WHAT THIS EXERCISE ASKS>
- 1) In the article on Portland rents, write out again the passage from "The practice of" up to and including "officials have disagreed.", substituting "longtime tenants" for "low-income tenants".
- 2) Summarize the article on Portland rents in two sentences.
- 3) Please answer these questions on the article on Portland rents:
(a) How many people attended the event at Holiday Inn By the Bay?
(b) By what percentage did Port Property Management's rents go up last year?
(c) To what monthly rent would Watson have to raise a $1,000 apartment to make back the cost of upgrading it in seven years?

The rapid rise of monthly rents in Portland could be slowing down, according to the city’s largest market-rate landlord.

But the construction of new apartments needed to ease the region’s rental housing shortage could soon slow down, too, said the city’s busiest housing developer.

Tom Watson, owner of Port Property Management, and Jonathan Culley, developer and owner of Redfern Properties, spoke Wednesday at the Portland Regional Chamber of Commerce’s monthly business forum, Eggs & Issues.

They sat on a panel along with Tuck O’Brien, the city’s planning director, and Dick Barringer, a professor at the University of Southern Maine’s Muskie School of Public Service, that discussed the future of rental housing in Portland. The event, held at Holiday Inn By the Bay, was attended by more than 400 people.

The Portland Press Herald published a weeklong series in the fall on the shortage of apartments and rising cost of rents. The report, called “Welcome to Portland: No Vacancy,” found that the prices of apartments being offered for rent in the city had risen 40 percent over the past five years, while renter incomes had fallen during the same period. The average renter household would have to spend nearly 60 percent of its income to afford the median cost of a two-bedroom apartment in the city, according to the newspaper’s analysis. People who spend more than 30 percent of their income on housing are considered cost-burdened.

Watson, whose company owns or manages at least 800 apartments in the city, said his company’s rents went up 9 percent last year, while the industry standard was a 3 percent increase, and they had gone up an average of 6 percent annually for the past five years. He said rents are now leveling off, at least for the short term.

Advertisement

“Our feeling is that the rents have been pushed enough,” he said.

Culley, who recently built the city’s first new market-rate apartment complex in decades, agreed, saying his tenants won’t pay any more this year than they did last year.

However, the panelists also agreed that new housing construction is needed in and around the city to ease the shortage and stabilize rent prices in the long term. Hundreds of housing units are now in the pipeline, but Culley warned that the pace of construction may taper off.

The slower rent growth, along with rising construction costs due to a shortage of labor, is creating a situation where new construction projects aren’t viable, said Culley, who also has apartment buildings under construction in East Bayside and on Congress Street.

Despite the demand for apartments in Portland, he said, the $1,500 rent for a one-bedroom that would have to be charged to justify a new project is $600 more than what most residents want to pay.

Renovating old, run-down and often bug-infested buildings also forces landlords to increase rents, Watson said. In order to make back the cost of upgrading a $1,000 apartment in seven years, he said, he would have to increase the rent to $1,250 a month.

Advertisement

The practice of upgrading aging apartment buildings has recently displaced many low-income tenants from their apartments, forcing them to look for new housing in a tight market. Some landlords have said that the buildings they’re upgrading do not meet city code standards and should not be inhabited, though city officials have disagreed.

DATA UNDER STUDY>
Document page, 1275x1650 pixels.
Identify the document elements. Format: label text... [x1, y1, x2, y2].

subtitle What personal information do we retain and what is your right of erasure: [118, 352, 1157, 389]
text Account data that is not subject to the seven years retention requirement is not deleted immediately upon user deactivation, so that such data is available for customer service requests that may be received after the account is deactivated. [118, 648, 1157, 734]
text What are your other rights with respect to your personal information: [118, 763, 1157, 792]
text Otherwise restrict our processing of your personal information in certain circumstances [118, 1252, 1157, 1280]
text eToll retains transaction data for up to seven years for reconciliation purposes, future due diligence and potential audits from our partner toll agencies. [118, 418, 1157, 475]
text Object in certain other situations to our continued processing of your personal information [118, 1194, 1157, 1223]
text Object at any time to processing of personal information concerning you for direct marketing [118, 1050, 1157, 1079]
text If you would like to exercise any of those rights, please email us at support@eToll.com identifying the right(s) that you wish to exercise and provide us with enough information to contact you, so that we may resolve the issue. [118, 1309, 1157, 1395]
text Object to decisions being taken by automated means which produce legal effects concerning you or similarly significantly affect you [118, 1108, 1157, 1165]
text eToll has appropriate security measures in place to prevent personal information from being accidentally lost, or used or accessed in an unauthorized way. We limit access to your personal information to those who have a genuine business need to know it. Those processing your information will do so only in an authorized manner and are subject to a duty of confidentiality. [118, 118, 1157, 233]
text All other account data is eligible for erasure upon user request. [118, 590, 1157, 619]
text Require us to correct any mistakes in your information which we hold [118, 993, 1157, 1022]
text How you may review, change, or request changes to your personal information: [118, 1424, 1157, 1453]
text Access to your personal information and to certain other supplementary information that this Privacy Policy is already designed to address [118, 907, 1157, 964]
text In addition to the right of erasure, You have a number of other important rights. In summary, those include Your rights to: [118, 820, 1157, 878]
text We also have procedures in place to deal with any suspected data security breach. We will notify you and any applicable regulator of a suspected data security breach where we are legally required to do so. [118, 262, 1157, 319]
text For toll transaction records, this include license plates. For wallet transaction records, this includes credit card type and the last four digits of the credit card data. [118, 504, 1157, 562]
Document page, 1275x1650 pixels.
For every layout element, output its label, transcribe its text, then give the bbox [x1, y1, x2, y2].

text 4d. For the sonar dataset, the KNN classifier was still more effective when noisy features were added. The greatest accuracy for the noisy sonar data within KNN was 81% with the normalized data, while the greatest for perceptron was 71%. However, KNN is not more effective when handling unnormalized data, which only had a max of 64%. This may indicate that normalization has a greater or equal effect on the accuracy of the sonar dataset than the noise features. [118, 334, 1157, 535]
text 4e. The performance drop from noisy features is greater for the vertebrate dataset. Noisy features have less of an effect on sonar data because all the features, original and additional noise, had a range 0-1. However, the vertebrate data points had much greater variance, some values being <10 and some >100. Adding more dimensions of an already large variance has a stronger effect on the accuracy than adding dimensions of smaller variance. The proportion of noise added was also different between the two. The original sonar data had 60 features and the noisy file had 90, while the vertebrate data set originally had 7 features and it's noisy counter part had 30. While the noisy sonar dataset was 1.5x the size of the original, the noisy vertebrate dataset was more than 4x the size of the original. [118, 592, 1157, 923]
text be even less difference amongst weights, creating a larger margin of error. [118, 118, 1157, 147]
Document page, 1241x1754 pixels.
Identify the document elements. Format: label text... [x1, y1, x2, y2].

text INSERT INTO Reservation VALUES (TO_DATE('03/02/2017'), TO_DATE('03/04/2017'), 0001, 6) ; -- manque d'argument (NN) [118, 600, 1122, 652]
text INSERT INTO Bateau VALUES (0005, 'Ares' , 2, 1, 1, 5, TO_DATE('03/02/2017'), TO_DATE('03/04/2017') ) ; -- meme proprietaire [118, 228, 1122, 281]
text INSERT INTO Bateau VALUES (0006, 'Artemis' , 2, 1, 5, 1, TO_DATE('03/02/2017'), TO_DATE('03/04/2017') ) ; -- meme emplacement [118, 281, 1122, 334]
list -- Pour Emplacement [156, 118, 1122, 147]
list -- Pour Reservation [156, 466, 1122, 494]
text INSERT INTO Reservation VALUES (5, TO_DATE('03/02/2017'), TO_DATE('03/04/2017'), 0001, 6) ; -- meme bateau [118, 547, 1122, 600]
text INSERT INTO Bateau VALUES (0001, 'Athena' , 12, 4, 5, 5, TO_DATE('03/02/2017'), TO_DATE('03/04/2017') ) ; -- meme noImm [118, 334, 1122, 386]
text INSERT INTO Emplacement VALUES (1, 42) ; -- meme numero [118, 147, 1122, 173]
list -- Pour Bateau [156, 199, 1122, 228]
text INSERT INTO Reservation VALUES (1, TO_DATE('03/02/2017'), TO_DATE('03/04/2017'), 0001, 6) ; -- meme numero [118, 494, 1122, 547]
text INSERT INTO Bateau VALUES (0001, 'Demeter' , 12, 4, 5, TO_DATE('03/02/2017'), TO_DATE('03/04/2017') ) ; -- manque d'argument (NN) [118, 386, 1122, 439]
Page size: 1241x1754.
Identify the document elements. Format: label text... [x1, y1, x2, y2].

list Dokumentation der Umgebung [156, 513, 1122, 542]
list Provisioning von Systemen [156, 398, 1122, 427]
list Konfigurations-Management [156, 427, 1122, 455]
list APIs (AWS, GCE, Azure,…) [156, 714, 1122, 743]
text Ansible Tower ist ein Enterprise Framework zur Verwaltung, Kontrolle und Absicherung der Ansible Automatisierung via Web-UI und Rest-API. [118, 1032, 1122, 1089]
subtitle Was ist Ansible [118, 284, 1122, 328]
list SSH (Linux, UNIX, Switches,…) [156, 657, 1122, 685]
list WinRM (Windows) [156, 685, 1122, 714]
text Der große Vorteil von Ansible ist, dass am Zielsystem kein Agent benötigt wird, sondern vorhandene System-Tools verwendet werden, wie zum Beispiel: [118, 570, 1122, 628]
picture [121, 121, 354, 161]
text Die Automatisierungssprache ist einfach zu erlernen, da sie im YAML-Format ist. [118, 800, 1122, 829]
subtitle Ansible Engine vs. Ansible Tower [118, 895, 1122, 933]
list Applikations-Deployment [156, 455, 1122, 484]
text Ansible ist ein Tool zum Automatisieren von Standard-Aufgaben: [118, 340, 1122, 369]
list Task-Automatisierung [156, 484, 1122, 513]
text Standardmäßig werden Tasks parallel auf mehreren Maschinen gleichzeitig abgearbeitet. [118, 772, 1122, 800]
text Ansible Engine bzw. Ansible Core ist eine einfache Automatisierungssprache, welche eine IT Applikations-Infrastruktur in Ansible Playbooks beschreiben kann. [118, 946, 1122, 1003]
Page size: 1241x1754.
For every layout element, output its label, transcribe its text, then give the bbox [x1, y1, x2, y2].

ANSWERS BELOW>
- 1)
The practice of upgrading aging apartment buildings has recently displaced many longtime tenants from their apartments, forcing them to look for new housing in a tight market. Some landlords have said that the buildings they’re upgrading do not meet city code standards and should not be inhabited, though city officials have disagreed.

- 2) At a Portland Regional Chamber of Commerce forum, the city's largest market-rate landlord said rent increases are leveling off, and a developer agreed that his tenants won't pay more this year than last. The panelists agreed that new construction is needed to ease the shortage, but the developer warned that slower rent growth and rising construction costs could make new projects not viable and slow the pace of building.

- 3)
(a) More than 400 people.
(b) 9 percent.
(c) $1,250 a month.